> [PROBLEM REQUIREMENTS]
Across the entries below, the lines containing "linejoin" should be counted and only their number returned.

Dataset entries

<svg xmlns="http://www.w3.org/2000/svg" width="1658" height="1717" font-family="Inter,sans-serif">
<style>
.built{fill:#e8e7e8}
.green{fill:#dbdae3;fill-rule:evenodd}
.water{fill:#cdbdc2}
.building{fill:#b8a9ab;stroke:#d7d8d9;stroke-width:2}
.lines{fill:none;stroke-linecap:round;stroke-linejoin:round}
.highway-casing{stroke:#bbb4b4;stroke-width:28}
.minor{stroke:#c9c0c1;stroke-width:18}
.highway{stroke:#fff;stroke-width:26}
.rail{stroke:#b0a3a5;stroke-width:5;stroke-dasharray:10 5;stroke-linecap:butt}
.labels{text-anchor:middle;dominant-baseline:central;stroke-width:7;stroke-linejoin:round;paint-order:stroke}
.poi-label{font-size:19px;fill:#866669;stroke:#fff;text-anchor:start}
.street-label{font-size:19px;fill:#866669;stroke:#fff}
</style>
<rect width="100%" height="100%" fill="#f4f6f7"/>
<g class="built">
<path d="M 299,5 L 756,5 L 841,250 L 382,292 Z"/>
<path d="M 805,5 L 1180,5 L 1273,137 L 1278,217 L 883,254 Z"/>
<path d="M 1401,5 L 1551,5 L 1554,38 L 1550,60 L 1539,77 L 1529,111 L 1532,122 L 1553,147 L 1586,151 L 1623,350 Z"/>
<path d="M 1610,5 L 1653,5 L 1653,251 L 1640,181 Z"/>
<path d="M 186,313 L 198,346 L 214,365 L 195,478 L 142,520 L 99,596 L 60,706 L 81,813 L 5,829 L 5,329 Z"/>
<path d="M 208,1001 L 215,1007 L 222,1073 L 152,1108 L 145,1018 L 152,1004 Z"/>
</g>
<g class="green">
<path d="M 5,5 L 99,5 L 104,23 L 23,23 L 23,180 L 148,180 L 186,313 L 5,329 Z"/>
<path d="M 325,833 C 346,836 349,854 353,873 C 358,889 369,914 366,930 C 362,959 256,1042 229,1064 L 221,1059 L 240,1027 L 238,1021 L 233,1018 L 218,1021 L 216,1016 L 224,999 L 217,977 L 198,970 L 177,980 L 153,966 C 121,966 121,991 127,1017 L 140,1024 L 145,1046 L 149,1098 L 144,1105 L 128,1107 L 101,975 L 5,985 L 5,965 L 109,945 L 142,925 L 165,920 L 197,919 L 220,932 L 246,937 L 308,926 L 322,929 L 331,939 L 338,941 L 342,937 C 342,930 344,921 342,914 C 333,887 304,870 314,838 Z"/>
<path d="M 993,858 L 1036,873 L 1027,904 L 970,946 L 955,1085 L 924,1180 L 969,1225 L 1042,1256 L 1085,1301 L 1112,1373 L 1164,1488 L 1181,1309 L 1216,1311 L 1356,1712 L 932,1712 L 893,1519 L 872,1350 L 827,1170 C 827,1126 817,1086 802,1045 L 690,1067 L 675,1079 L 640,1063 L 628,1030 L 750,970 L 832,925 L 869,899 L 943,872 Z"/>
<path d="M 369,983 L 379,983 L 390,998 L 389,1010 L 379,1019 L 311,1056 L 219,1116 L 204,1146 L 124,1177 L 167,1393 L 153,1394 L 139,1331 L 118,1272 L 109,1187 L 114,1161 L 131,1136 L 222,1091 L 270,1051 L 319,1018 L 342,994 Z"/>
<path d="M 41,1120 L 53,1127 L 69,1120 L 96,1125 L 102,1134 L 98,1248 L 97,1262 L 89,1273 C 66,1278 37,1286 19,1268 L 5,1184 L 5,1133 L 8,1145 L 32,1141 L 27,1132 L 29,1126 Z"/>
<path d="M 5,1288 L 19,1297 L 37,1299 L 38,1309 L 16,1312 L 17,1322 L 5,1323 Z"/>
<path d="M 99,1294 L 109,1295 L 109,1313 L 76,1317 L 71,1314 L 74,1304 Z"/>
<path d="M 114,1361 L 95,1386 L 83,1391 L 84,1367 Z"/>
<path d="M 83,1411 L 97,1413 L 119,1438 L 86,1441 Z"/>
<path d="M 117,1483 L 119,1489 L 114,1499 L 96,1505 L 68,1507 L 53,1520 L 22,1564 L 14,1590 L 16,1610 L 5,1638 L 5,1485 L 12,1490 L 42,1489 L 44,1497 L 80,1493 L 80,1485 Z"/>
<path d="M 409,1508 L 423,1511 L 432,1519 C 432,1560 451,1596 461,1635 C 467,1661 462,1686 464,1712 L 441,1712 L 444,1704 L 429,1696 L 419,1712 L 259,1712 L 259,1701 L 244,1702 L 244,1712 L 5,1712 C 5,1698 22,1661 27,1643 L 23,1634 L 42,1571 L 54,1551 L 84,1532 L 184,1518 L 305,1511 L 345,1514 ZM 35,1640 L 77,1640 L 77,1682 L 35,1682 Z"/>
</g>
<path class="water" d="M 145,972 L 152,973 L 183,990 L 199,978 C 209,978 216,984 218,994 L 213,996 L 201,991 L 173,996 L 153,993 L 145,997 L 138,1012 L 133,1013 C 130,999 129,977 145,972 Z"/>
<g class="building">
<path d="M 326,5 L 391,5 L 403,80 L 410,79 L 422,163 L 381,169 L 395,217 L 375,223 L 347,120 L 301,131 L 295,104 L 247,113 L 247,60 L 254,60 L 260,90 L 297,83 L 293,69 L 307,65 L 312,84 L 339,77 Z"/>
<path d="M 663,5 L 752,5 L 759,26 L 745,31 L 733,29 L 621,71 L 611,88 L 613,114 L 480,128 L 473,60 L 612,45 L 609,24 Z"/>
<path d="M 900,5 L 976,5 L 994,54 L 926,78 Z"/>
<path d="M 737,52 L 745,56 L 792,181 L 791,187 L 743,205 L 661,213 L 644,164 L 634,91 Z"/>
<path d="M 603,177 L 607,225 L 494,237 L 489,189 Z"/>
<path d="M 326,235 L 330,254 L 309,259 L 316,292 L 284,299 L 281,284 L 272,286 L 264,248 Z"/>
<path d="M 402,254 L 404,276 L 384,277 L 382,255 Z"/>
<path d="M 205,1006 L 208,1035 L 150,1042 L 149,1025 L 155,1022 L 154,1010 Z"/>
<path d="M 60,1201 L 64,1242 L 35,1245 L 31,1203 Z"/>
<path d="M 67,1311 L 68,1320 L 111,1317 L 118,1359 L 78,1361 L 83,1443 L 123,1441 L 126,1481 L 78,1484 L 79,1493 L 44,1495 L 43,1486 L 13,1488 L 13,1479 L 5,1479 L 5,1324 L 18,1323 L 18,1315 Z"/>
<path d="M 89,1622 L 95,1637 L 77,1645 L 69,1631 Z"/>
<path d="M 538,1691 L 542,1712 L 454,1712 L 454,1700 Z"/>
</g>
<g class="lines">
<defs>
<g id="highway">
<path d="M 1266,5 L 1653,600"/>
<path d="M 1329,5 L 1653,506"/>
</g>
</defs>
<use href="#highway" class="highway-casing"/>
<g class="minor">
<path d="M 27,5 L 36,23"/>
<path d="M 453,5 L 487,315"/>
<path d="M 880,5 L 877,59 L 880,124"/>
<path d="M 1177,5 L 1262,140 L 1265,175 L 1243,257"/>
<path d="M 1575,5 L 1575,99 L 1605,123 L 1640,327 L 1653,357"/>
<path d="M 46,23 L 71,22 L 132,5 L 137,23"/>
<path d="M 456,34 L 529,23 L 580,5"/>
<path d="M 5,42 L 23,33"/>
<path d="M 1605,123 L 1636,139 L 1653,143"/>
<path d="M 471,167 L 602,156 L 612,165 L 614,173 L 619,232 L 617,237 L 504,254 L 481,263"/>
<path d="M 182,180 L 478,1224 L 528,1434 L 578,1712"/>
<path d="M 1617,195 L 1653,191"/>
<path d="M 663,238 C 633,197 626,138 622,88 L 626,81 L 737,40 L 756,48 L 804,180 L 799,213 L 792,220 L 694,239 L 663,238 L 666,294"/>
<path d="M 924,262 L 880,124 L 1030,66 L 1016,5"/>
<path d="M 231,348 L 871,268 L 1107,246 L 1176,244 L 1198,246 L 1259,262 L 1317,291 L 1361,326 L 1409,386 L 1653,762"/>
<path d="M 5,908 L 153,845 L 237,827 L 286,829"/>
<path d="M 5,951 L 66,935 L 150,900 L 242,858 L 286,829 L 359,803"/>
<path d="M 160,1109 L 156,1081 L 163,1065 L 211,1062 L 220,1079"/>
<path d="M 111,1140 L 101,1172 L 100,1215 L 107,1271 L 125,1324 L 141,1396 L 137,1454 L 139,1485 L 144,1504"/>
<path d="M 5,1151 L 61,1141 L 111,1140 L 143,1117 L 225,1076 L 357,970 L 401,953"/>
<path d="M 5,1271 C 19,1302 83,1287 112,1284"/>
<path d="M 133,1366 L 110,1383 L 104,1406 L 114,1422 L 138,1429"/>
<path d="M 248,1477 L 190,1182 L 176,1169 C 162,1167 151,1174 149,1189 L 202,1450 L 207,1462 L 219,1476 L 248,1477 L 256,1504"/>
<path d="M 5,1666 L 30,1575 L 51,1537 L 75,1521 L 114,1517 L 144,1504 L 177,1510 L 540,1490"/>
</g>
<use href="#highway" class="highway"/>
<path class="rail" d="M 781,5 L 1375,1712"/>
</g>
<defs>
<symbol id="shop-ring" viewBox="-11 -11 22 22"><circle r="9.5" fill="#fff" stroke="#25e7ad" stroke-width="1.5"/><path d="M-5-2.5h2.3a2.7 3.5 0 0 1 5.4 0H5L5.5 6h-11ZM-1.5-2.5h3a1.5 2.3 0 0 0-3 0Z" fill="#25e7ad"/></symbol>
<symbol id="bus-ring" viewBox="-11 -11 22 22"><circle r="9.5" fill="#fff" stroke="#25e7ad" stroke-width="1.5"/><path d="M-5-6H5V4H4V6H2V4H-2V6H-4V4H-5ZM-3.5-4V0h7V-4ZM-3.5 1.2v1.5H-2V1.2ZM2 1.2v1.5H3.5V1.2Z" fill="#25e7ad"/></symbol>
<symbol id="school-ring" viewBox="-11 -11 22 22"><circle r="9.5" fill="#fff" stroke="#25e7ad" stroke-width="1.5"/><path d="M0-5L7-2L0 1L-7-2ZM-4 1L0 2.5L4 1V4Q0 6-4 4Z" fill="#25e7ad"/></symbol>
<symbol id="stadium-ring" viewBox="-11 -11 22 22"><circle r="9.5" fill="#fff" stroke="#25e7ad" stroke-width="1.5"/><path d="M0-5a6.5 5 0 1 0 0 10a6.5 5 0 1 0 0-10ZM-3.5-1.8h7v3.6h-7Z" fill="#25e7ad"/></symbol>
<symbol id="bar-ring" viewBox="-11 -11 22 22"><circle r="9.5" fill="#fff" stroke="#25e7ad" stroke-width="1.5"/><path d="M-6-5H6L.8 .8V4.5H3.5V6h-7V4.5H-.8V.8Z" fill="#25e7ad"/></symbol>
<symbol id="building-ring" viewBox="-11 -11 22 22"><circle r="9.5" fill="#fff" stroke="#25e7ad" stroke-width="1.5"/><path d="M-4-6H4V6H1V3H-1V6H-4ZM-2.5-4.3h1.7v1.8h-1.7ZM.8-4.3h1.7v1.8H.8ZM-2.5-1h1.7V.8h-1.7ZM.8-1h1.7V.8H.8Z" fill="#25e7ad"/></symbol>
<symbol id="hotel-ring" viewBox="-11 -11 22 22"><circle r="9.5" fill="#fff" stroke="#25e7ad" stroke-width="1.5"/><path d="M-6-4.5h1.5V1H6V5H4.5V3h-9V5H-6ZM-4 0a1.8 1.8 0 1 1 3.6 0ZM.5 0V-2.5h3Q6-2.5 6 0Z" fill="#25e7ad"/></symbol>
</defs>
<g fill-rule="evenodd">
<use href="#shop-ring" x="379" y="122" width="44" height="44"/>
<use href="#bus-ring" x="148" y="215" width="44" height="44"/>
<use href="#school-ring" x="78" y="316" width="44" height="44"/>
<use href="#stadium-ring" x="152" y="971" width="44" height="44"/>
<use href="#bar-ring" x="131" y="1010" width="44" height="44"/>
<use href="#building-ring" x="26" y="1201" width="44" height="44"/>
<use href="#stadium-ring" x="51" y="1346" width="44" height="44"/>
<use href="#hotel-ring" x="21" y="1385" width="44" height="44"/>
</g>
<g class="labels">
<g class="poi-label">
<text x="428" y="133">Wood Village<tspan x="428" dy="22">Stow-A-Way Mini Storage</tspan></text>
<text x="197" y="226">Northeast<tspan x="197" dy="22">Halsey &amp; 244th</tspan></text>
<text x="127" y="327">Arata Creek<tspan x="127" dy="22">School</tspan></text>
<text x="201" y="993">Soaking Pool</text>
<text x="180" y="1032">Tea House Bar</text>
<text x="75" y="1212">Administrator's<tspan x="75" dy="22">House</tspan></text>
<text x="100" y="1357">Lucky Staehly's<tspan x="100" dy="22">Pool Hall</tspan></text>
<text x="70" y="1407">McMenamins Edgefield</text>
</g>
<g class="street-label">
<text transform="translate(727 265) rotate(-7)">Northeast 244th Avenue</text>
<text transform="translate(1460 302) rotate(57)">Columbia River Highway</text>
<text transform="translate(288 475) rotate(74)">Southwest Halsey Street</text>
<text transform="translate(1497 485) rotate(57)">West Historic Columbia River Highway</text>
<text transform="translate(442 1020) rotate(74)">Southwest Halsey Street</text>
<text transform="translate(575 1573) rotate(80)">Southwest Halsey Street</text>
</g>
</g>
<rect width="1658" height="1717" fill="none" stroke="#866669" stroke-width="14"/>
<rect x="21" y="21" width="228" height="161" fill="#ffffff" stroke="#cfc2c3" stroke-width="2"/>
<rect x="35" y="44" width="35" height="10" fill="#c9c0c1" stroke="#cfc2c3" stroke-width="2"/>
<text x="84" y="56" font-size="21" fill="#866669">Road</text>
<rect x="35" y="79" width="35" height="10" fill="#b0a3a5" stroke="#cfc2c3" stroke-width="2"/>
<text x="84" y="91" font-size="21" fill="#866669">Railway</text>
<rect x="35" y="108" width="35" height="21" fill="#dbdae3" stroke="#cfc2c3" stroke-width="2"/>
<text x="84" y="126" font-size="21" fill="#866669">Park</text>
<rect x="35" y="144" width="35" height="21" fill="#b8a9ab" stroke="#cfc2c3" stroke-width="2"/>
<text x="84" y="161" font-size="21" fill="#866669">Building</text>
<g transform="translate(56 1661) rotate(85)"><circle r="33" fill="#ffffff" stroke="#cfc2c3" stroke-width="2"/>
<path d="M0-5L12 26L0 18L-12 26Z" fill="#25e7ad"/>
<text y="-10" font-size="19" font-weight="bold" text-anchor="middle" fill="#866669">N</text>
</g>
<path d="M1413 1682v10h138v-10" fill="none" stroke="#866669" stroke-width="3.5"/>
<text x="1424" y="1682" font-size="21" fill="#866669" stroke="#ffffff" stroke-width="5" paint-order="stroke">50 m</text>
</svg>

> [TASK SOLUTION]
2